GIVEN PASSAGE ▸
****************************************
Fortrea Holdings Inc.

07/14/2026 | Press release | Distributed by Public on 07/14/2026 14:06

Management Change/Compensation (Form 8-K)

Item 5.02 Departure of Directors or Certain Officers; Election of Directors; Appointment of Certain Officers; Compensatory Arrangements of Certain Officers.
Departure of Chief Accounting Officer and Appointment of Interim Principal Accounting Officer
On July 8, 2026, Robert A. Parks informed Fortrea Holdings Inc. (the "Company") of his intention to resign from his position as Chief Accounting Officer and principal accounting officer to pursue an opportunity outside the contract research organization industry. Mr. Parks' resignation will be effective August 7, 2026 (the "Effective Date"). Mr. Parks' decision to resign was not the result of any disagreement with the Company or its Board of Directors relating to the Company's operations, policies or practices or any issues regarding its accounting policies or practices. Until the Effective Date, Mr. Parks will continue in the role of Chief Accounting Officer and principal accounting officer and assist with the transition of his responsibilities.
****************************************
EXERCISE DATA ▸
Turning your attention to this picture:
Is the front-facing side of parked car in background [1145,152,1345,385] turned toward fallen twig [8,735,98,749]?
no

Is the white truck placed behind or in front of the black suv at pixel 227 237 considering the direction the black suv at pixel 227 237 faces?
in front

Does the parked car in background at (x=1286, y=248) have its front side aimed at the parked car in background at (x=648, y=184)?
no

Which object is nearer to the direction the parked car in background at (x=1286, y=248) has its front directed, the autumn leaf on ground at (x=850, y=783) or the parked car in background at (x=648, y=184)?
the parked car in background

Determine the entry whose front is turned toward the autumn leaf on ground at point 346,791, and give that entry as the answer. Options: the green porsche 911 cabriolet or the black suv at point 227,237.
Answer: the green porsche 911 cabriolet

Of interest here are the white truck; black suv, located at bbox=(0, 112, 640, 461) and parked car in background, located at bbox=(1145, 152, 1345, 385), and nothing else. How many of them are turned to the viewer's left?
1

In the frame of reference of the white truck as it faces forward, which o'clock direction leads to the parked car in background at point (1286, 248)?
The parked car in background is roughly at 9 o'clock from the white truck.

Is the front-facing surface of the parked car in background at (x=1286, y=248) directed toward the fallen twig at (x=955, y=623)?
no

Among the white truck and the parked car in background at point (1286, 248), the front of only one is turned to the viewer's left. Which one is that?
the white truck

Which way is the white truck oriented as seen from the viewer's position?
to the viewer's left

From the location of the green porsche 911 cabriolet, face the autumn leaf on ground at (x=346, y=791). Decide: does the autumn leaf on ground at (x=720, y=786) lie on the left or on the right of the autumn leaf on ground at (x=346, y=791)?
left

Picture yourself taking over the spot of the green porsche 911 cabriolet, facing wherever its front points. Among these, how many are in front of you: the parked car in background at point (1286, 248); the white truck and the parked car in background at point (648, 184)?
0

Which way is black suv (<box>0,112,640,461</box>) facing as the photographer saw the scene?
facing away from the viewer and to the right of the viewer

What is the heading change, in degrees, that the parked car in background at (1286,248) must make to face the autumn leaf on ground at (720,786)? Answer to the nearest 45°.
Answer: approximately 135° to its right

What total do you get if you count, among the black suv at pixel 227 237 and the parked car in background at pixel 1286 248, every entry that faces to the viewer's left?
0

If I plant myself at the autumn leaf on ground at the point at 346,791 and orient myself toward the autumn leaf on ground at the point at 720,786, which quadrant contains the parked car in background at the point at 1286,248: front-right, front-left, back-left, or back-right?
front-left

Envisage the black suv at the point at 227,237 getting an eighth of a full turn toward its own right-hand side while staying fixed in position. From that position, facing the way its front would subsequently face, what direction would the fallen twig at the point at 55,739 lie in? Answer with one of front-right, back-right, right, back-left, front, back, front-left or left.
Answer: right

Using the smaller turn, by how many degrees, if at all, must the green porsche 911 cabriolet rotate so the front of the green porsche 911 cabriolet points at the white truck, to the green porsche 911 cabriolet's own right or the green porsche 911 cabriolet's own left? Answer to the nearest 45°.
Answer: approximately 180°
****************************************
WORK ITEM A ▸
Answer these questions using the Form 8-K:
(i) On what date did Robert A. Parks inform the Company of his intention to resign?
(ii) On what date will his resignation take effect?
(iii) What will he do in the period before that date?
WORK ITEM B ▸
Using the Form 8-K, explain in one to three sentences why Robert A. Parks is resigning and what the filing says did not cause his decision.
WORK ITEM C ▸
Summarize the Form 8-K in two sentences.

SOLUTION A ▸
(i) July 8, 2026.
(ii) August 7, 2026.
(iii) He will continue as Chief Accounting Officer and principal accounting officer and assist with the transition of his responsibilities.

SOLUTION B ▸
Parks is resigning to pursue an opportunity outside the contract research organization industry. The Form 8-K states that his decision did not result from any disagreement with the Company or its Board of Directors about the Company's operations, policies or practices, or from any issues about its accounting policies or practices.

SOLUTION C ▸
Robert A. Parks told Fortrea Holdings Inc. on July 8, 2026, that he will resign as Chief Accounting Officer and principal accounting officer, effective August 7, 2026, to pursue an opportunity outside the contract research organization industry. His decision did not stem from any disagreement with the Company or its Board, and he will stay in the role until the effective date to help transition his responsibilities.